Should I be concerned?
_Posted via Mobile Device_


----------



## Prodigal (Feb 5, 2011)

faithfulwife85 said:


> A few weeks back, we had an issue with him masturbating to pictures of my friends. He promised me that he would not do that anymore.


This caught my eye. Do your friends post nude or semi-nude photos of themselves out there? Or was your H just looking at them fully clothed and masturbating? Just wanted some clarification on that.

Lots of folks will tell you there's nothing abnormal or unusual about men (and women) looking at porn and getting off to it. I'm not going to dispute that. My take on it is if it bothers you, then it's a problem.

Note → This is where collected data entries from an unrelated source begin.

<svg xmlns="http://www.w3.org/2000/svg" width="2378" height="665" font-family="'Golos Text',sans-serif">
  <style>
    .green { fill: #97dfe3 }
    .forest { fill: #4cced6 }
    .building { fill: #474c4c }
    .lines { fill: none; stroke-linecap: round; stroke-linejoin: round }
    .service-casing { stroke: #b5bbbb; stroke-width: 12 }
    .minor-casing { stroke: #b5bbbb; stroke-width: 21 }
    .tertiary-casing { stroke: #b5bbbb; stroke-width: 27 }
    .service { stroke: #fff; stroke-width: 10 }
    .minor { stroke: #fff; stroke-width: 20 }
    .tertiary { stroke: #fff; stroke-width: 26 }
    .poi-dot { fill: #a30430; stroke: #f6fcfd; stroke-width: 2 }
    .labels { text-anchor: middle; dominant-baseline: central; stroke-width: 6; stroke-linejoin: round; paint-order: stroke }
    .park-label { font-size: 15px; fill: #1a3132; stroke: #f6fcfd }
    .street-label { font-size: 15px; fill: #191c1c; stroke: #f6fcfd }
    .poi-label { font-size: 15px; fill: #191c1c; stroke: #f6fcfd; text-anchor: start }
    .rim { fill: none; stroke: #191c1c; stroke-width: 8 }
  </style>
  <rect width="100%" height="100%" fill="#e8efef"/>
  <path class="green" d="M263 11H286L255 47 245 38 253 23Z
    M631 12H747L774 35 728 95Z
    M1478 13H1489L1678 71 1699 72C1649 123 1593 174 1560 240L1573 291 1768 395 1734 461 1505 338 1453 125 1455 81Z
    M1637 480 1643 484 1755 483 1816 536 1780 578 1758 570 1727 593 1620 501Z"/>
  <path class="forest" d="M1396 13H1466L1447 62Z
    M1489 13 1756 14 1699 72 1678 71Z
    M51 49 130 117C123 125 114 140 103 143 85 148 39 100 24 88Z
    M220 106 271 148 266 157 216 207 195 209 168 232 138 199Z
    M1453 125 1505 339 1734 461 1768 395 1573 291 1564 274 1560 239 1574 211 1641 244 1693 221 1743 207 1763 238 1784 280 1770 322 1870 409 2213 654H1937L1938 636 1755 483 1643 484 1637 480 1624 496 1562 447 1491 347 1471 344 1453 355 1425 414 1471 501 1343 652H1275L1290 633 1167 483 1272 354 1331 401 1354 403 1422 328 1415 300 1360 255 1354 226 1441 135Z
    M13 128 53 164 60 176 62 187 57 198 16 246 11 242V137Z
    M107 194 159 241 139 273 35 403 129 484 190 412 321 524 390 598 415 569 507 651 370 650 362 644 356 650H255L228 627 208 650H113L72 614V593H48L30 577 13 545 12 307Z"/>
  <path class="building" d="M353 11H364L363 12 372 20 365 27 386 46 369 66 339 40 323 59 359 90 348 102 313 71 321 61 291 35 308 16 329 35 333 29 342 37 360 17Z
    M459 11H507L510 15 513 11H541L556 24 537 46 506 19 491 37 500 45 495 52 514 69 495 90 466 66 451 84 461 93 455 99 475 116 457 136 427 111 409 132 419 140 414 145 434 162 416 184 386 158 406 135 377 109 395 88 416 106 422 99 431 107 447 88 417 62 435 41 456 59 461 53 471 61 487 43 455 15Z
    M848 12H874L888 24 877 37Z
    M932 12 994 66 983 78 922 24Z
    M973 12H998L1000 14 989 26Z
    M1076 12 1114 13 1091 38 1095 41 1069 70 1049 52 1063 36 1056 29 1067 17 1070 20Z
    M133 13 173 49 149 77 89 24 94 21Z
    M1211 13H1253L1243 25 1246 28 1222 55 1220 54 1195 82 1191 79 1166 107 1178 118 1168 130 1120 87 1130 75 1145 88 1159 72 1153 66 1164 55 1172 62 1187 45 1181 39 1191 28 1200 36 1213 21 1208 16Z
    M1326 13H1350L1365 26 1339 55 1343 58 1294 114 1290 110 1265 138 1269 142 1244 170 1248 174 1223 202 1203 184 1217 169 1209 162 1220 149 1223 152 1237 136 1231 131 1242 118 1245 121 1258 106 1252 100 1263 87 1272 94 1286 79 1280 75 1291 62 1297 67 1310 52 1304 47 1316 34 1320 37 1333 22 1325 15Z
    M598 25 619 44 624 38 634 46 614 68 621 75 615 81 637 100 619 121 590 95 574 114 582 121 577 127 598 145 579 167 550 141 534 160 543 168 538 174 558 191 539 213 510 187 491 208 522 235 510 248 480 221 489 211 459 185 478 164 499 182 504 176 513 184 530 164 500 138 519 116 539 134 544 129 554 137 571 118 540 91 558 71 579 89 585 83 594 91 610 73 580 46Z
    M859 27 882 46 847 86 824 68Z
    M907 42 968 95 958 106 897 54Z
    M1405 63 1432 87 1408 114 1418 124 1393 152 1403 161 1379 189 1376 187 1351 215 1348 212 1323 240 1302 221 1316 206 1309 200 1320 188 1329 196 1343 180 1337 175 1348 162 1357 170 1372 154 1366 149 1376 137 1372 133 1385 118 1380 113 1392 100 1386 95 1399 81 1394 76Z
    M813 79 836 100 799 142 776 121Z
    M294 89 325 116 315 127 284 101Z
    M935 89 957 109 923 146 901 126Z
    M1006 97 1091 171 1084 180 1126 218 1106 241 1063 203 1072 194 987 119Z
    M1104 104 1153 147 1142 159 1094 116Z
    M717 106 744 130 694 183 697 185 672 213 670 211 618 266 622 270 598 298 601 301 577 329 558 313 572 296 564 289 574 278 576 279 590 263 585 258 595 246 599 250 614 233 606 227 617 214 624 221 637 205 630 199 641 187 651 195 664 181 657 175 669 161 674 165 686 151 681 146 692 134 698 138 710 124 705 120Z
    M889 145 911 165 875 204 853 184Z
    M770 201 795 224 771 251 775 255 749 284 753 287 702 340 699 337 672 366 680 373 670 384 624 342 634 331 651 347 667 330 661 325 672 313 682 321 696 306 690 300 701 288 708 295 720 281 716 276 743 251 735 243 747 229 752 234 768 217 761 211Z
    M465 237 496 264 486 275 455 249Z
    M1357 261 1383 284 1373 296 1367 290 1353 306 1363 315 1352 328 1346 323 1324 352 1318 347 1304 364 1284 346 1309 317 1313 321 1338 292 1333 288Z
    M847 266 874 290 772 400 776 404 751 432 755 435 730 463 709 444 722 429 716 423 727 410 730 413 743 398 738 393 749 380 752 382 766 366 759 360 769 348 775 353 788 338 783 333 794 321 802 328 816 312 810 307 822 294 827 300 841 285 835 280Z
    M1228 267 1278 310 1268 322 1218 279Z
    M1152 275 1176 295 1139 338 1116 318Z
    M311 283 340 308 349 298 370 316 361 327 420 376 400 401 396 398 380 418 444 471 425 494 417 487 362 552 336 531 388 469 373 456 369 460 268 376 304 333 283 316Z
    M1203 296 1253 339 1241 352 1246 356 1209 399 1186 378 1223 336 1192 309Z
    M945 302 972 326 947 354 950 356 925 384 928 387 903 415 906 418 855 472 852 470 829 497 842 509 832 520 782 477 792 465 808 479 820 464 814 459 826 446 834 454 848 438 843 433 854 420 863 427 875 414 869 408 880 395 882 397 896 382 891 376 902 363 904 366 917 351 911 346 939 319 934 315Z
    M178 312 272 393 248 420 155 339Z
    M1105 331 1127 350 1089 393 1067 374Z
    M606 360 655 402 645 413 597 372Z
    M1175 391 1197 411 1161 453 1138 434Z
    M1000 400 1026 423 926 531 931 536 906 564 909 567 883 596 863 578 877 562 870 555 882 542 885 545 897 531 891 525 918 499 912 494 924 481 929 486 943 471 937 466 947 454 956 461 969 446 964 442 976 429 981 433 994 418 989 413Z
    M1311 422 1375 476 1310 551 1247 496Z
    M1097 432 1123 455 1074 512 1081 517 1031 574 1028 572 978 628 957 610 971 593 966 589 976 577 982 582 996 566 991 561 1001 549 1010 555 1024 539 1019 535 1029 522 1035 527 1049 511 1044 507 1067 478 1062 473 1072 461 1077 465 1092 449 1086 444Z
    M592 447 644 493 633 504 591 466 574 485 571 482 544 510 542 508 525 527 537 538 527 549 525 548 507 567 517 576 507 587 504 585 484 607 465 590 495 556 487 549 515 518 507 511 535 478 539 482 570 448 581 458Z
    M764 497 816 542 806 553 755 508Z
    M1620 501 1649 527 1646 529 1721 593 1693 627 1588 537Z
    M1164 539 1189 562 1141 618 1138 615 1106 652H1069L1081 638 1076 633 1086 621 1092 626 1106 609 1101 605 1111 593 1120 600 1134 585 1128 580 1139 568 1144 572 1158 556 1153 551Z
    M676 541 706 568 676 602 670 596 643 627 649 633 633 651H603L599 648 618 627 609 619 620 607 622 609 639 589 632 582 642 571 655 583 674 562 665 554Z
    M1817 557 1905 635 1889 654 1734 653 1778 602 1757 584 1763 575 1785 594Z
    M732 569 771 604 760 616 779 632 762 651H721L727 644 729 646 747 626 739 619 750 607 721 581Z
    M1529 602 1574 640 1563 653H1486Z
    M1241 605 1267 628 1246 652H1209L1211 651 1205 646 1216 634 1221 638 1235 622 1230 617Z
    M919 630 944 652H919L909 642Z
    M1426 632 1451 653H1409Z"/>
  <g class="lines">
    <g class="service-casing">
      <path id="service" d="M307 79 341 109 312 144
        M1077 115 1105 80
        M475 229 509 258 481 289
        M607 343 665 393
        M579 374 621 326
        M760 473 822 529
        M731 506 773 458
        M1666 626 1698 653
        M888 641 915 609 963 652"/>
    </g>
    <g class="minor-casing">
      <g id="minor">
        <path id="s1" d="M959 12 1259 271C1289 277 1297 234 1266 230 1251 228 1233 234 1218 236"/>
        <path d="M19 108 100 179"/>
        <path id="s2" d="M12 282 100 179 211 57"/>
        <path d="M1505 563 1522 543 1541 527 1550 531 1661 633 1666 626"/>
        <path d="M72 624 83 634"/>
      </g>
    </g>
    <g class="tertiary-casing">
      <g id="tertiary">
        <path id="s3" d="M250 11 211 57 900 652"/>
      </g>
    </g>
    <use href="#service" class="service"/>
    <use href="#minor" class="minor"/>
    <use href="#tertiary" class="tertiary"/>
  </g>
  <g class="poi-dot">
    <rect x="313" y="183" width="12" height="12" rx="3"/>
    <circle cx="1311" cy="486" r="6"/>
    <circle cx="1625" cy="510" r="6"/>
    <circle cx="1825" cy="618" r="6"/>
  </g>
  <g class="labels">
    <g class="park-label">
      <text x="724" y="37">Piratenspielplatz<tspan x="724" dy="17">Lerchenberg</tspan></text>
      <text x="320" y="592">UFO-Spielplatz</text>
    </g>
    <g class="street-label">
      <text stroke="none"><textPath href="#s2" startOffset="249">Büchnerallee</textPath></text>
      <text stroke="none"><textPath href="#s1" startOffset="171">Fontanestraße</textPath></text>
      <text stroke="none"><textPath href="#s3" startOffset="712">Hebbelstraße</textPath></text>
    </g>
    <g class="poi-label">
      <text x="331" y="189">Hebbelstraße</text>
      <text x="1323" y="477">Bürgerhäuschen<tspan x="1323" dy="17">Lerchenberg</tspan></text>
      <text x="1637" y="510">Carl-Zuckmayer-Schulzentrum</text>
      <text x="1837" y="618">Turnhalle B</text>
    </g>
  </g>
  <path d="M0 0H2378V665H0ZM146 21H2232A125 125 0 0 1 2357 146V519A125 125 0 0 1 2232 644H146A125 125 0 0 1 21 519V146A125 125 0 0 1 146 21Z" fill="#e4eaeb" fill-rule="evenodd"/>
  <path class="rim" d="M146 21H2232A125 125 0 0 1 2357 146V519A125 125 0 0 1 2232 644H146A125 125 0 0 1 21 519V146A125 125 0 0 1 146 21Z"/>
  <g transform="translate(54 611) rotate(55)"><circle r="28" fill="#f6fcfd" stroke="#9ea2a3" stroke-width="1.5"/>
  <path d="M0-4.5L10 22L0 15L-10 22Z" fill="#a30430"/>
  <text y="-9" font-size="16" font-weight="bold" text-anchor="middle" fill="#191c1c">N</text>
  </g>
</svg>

Your asking if you should be concerned, in my opinion, is asking if it's okay for it to bother you. JMO. So, does it bother you? I wouldn't care for my H was looking at photos of my friends and getting off.


----------



## Homemaker_Numero_Uno (Jan 18, 2011)

Sure you should be concerned.
You should be concerned that he is not concerned even after you have pointed out to him that you have concerns.
You can keep putting your finger over random leaks in the bucket but it's not going to solve the problem of how are you going to get something to drink from it if your hands are busy plugging up the leaks. In other words, you are being kept busy dealing with specific behaviors, whereas he is shifting behaviors while you are being kept busy. This will lead to a mental breakdown on your part if not just sheer exhaustion. Take a huge step back and look at the bigger picture, he is unconcerned that you are not concerned, also he is not concerned with his behavior. It's a lack of perspective overall, he is out of touch with his actions and you are overly in touch with them and not more on the fact that it is unacceptable for you to have to deal with policing his day to day or minute to minute activities. In a mature relationship, he would have dealt with his issues, not changed behavior to equally unacceptable.


----------



## phyxius (Jul 5, 2010)

I wouldn't have been concerned until I read the part about looking up your friends on FB?? That's wrong. Porn is one thing but fantasizing about your wife's friends and masterbating to it is wrong!


----------